#### Extracted material:
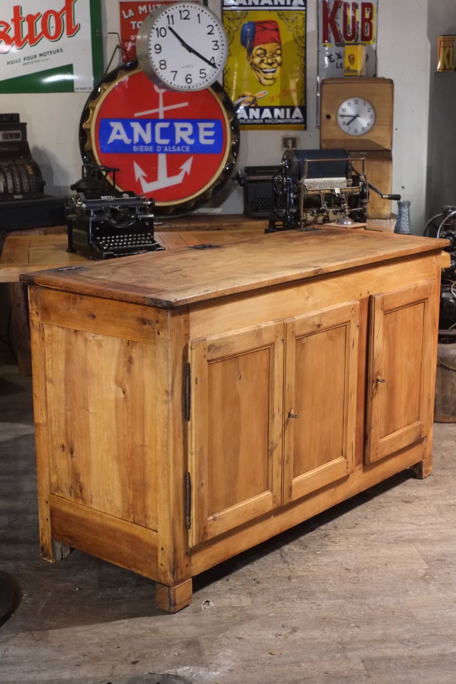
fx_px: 1007
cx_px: 228
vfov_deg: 37.5
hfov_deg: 25.5
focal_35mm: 53
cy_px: 342
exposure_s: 1/125
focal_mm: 35
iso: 3200
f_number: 4
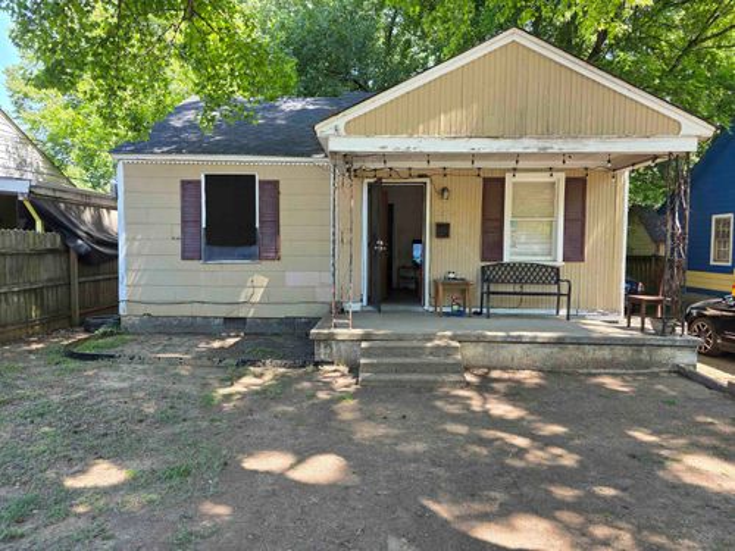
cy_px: 276
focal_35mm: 23
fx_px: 488
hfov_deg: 73.9
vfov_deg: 58.9
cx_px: 368
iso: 32
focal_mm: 6.3
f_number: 1.7
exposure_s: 1/180
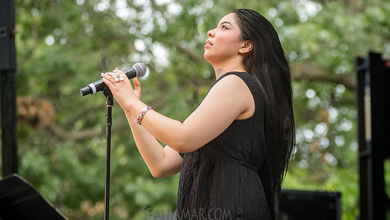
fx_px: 1407
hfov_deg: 15.8
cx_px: 226
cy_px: 79
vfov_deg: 8.9
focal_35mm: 136
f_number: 3.5
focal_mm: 105
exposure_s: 1/500
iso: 500
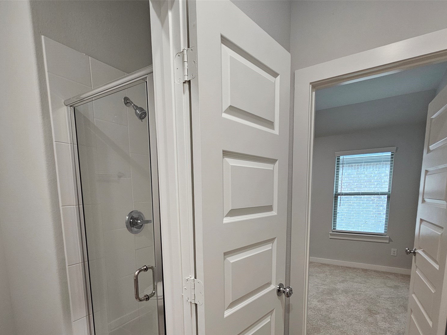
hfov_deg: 87.7
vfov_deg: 68.9
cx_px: 216
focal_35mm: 18
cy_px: 232
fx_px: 232
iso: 160
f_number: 2.2
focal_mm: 2.2
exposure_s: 1/60
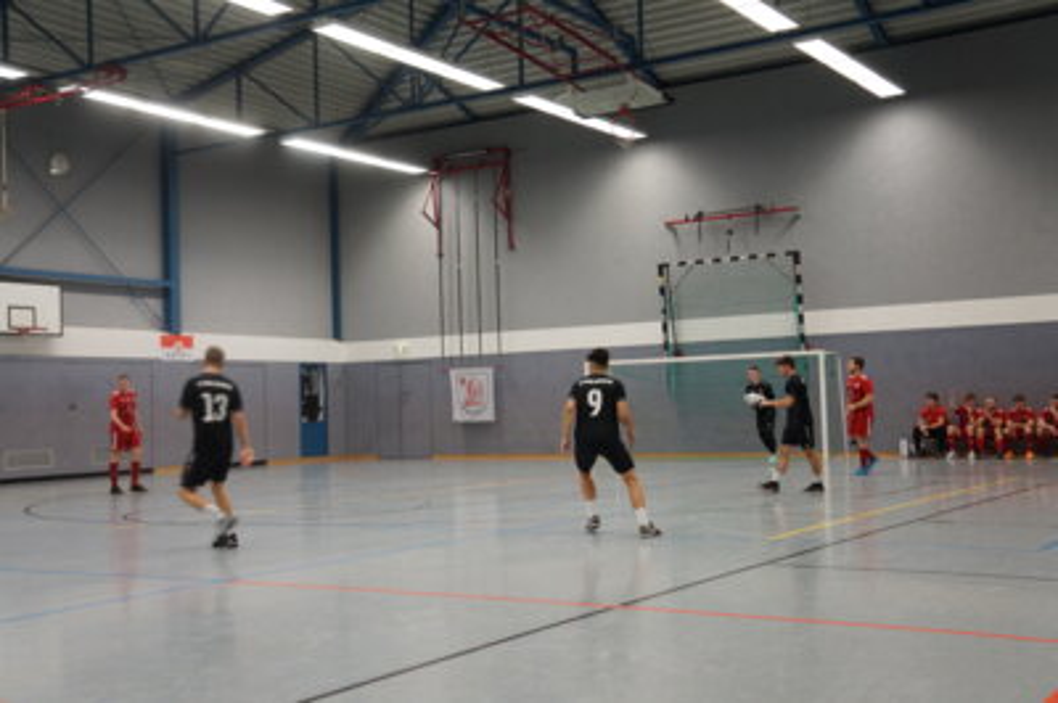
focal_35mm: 42
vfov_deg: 31.8
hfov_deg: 46.4
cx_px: 529
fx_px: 1233
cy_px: 352
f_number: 4
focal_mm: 28
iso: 500
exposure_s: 1/60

#### What to do:
Repeat every record above exactly. Omit the pictures.

#### Response to this exercise:
fx_px: 1007
cx_px: 228
vfov_deg: 37.5
hfov_deg: 25.5
focal_35mm: 53
cy_px: 342
exposure_s: 1/125
focal_mm: 35
iso: 3200
f_number: 4
cy_px: 276
focal_35mm: 23
fx_px: 488
hfov_deg: 73.9
vfov_deg: 58.9
cx_px: 368
iso: 32
focal_mm: 6.3
f_number: 1.7
exposure_s: 1/180
fx_px: 1407
hfov_deg: 15.8
cx_px: 226
cy_px: 79
vfov_deg: 8.9
focal_35mm: 136
f_number: 3.5
focal_mm: 105
exposure_s: 1/500
iso: 500
hfov_deg: 87.7
vfov_deg: 68.9
cx_px: 216
focal_35mm: 18
cy_px: 232
fx_px: 232
iso: 160
f_number: 2.2
focal_mm: 2.2
exposure_s: 1/60
focal_35mm: 42
vfov_deg: 31.8
hfov_deg: 46.4
cx_px: 529
fx_px: 1233
cy_px: 352
f_number: 4
focal_mm: 28
iso: 500
exposure_s: 1/60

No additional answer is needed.